**Work task:**
Filter the records down to the lines that hold the word "total", and copy each of those lines.

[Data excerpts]
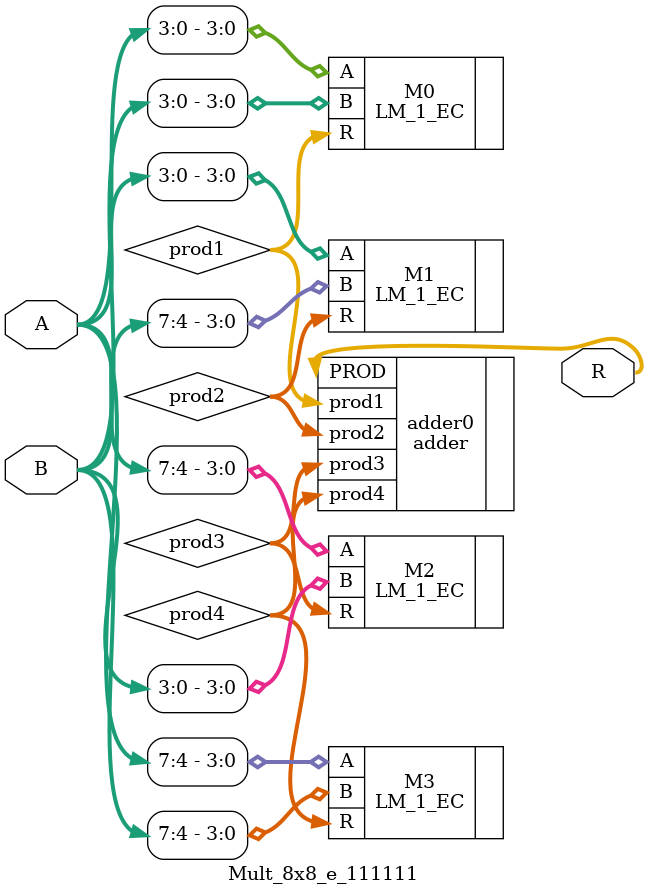
<source format=v>
module Mult_8x8_e_111111(
input [7:0] A,
input [7:0] B,
output [15:0]R
);
wire [7:0]prod1;
wire [7:0]prod2;
wire [7:0]prod3;
wire [7:0]prod4;

LM_1_EC M0(.A(A[3:0]),.B(B[3:0]),.R(prod1));
LM_1_EC M1(.A(A[3:0]),.B(B[7:4]),.R(prod2));
LM_1_EC M2(.A(A[7:4]),.B(B[3:0]),.R(prod3));
LM_1_EC M3(.A(A[7:4]),.B(B[7:4]),.R(prod4));
adder adder0(.prod1(prod1),.prod2(prod2),.prod3(prod3),.prod4(prod4),.PROD(R));
endmodule

</source>
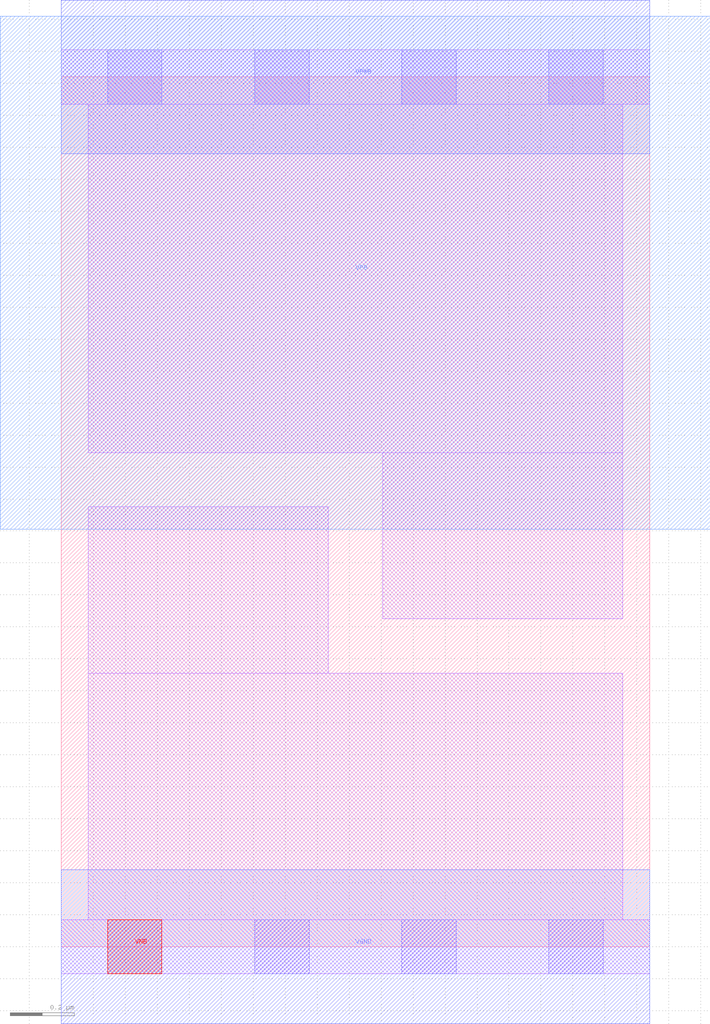
<source format=lef>
# Copyright 2020 The SkyWater PDK Authors
#
# Licensed under the Apache License, Version 2.0 (the "License");
# you may not use this file except in compliance with the License.
# You may obtain a copy of the License at
#
#     https://www.apache.org/licenses/LICENSE-2.0
#
# Unless required by applicable law or agreed to in writing, software
# distributed under the License is distributed on an "AS IS" BASIS,
# WITHOUT WARRANTIES OR CONDITIONS OF ANY KIND, either express or implied.
# See the License for the specific language governing permissions and
# limitations under the License.
#
# SPDX-License-Identifier: Apache-2.0

VERSION 5.7 ;
  NOWIREEXTENSIONATPIN ON ;
  DIVIDERCHAR "/" ;
  BUSBITCHARS "[]" ;
MACRO sky130_fd_sc_hd__decap_4
  CLASS CORE ;
  FOREIGN sky130_fd_sc_hd__decap_4 ;
  ORIGIN  0.000000  0.000000 ;
  SIZE  1.840000 BY  2.720000 ;
  SYMMETRY X Y R90 ;
  SITE unithd ;
  PIN VNB
    PORT
      LAYER pwell ;
        RECT 0.145000 -0.085000 0.315000 0.085000 ;
    END
  END VNB
  PIN VPB
    PORT
      LAYER nwell ;
        RECT -0.190000 1.305000 2.030000 2.910000 ;
    END
  END VPB
  PIN VGND
    DIRECTION INOUT ;
    SHAPE ABUTMENT ;
    USE GROUND ;
    PORT
      LAYER met1 ;
        RECT 0.000000 -0.240000 1.840000 0.240000 ;
    END
  END VGND
  PIN VPWR
    DIRECTION INOUT ;
    SHAPE ABUTMENT ;
    USE POWER ;
    PORT
      LAYER met1 ;
        RECT 0.000000 2.480000 1.840000 2.960000 ;
    END
  END VPWR
  OBS
    LAYER li1 ;
      RECT 0.000000 -0.085000 1.840000 0.085000 ;
      RECT 0.000000  2.635000 1.840000 2.805000 ;
      RECT 0.085000  0.085000 1.755000 0.855000 ;
      RECT 0.085000  0.855000 0.835000 1.375000 ;
      RECT 0.085000  1.545000 1.755000 2.635000 ;
      RECT 1.005000  1.025000 1.755000 1.545000 ;
    LAYER mcon ;
      RECT 0.145000 -0.085000 0.315000 0.085000 ;
      RECT 0.145000  2.635000 0.315000 2.805000 ;
      RECT 0.605000 -0.085000 0.775000 0.085000 ;
      RECT 0.605000  2.635000 0.775000 2.805000 ;
      RECT 1.065000 -0.085000 1.235000 0.085000 ;
      RECT 1.065000  2.635000 1.235000 2.805000 ;
      RECT 1.525000 -0.085000 1.695000 0.085000 ;
      RECT 1.525000  2.635000 1.695000 2.805000 ;
  END
END sky130_fd_sc_hd__decap_4
END LIBRARY

</source>
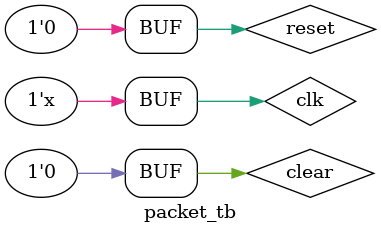
<source format=v>



module packet_tb();

   wire [7:0] data;
   wire       sof, eof, src_rdy, dst_rdy;

   wire       clear = 0;
   reg 	      clk = 0;
   reg 	      reset = 1;

   always #10 clk <= ~clk;
   initial #1000 reset <= 0;

   initial $dumpfile("packet_tb.vcd");
   initial $dumpvars(0,packet_tb);

   wire [31:0] total, crc_err, seq_err, len_err;
   
   packet_generator pkt_gen (.clk(clk), .reset(reset), .clear(clear),
			     .data_o(data), .sof_o(sof), .eof_o(eof),
			     .src_rdy_o(src_rdy), .dst_rdy_i(dst_rdy));

   packet_verifier pkt_ver (.clk(clk), .reset(reset), .clear(clear),
			    .data_i(data), .sof_i(sof), .eof_i(eof),
			    .src_rdy_i(src_rdy), .dst_rdy_o(dst_rdy),
			    .total(total), .crc_err(crc_err), .seq_err(seq_err), .len_err(len_err));

endmodule // packet_tb

</source>
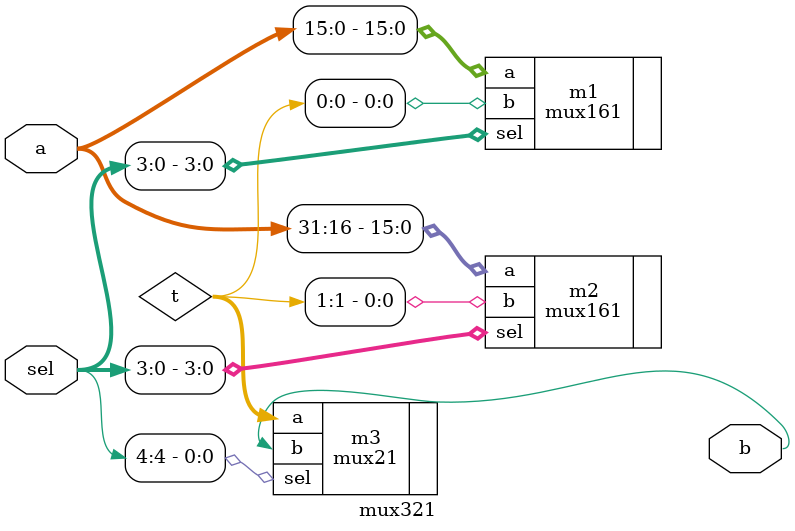
<source format=v>
module mux321(a, sel, b);
   input [31:0] a;
   input [4:0] sel;
   output b;

    wire [1:0] t;
   mux161 m1 (.a(a[15:0]), .sel(sel[3:0]), .b(t[0]));
   mux161 m2 (.a(a[31:16]), .sel(sel[3:0]), .b(t[1]));
   mux21 m3 (.a(t[1:0]), .sel(sel[4]), .b(b));

endmodule
</source>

**Answer space:**
   wire [31:0] total, crc_err, seq_err, len_err;
			    .total(total), .crc_err(crc_err), .seq_err(seq_err), .len_err(len_err));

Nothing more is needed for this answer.